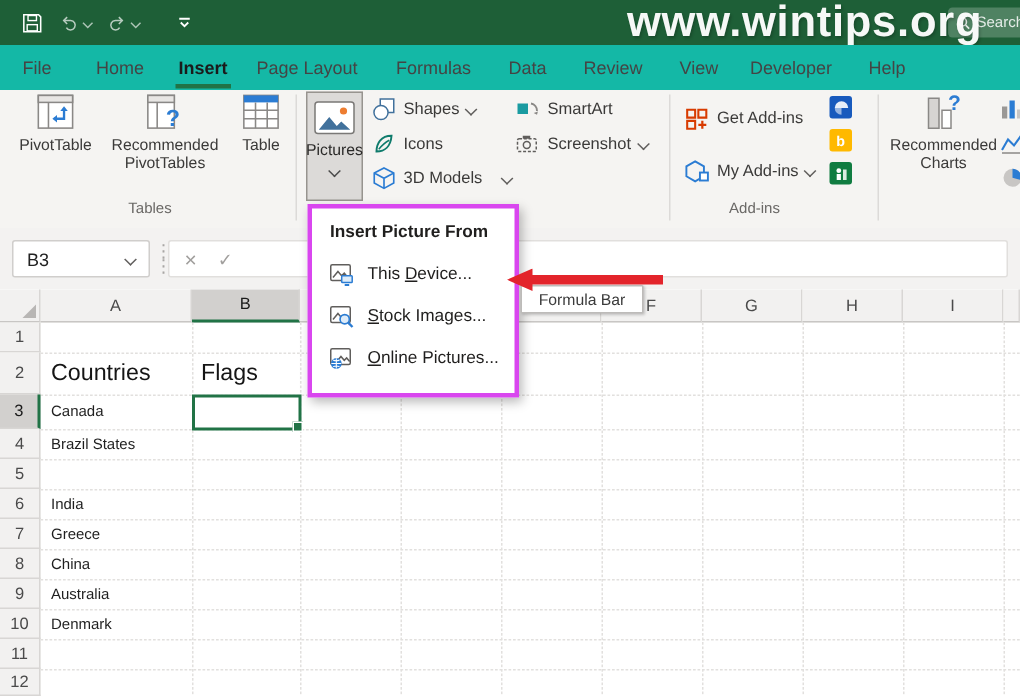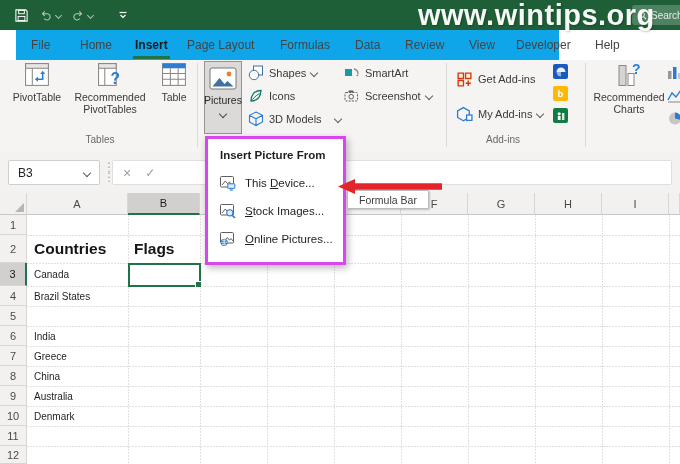--- a/index.html
+++ b/index.html
@@ -20,7 +20,7 @@
   .watermark{position:absolute;left:418px;top:-2px;width:262px;height:34px;line-height:34px;color:rgba(255,255,255,.96);font-size:29px;font-weight:600;letter-spacing:.5px;text-shadow:1px 1px 2px rgba(0,0,0,.22);white-space:nowrap;}
 
   
-  .menubar{position:absolute;left:16px;top:30px;width:543px;height:30px;background:#0ea5e9;}
+  .menubar{position:absolute;left:0;top:30px;width:680px;height:30px;background:#14b8a6;}
   .tab{position:absolute;top:0;height:30px;display:flex;align-items:center;font-size:12px;color:#444;cursor:default;}
   .tab.active{color:#1b1b1b;font-weight:bold;}
   .tab-underline{position:absolute;top:26px;height:3px;background:#217346;}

* Exercise *
Leave out the pictures and output the rest of the records exactly.

* Exercise answer *
--- a/index.html
+++ b/index.html
@@ -20,7 +20,7 @@
   .watermark{position:absolute;left:418px;top:-2px;width:262px;height:34px;line-height:34px;color:rgba(255,255,255,.96);font-size:29px;font-weight:600;letter-spacing:.5px;text-shadow:1px 1px 2px rgba(0,0,0,.22);white-space:nowrap;}
 
   
-  .menubar{position:absolute;left:16px;top:30px;width:543px;height:30px;background:#0ea5e9;}
+  .menubar{position:absolute;left:0;top:30px;width:680px;height:30px;background:#14b8a6;}
   .tab{position:absolute;top:0;height:30px;display:flex;align-items:center;font-size:12px;color:#444;cursor:default;}
   .tab.active{color:#1b1b1b;font-weight:bold;}
   .tab-underline{position:absolute;top:26px;height:3px;background:#217346;}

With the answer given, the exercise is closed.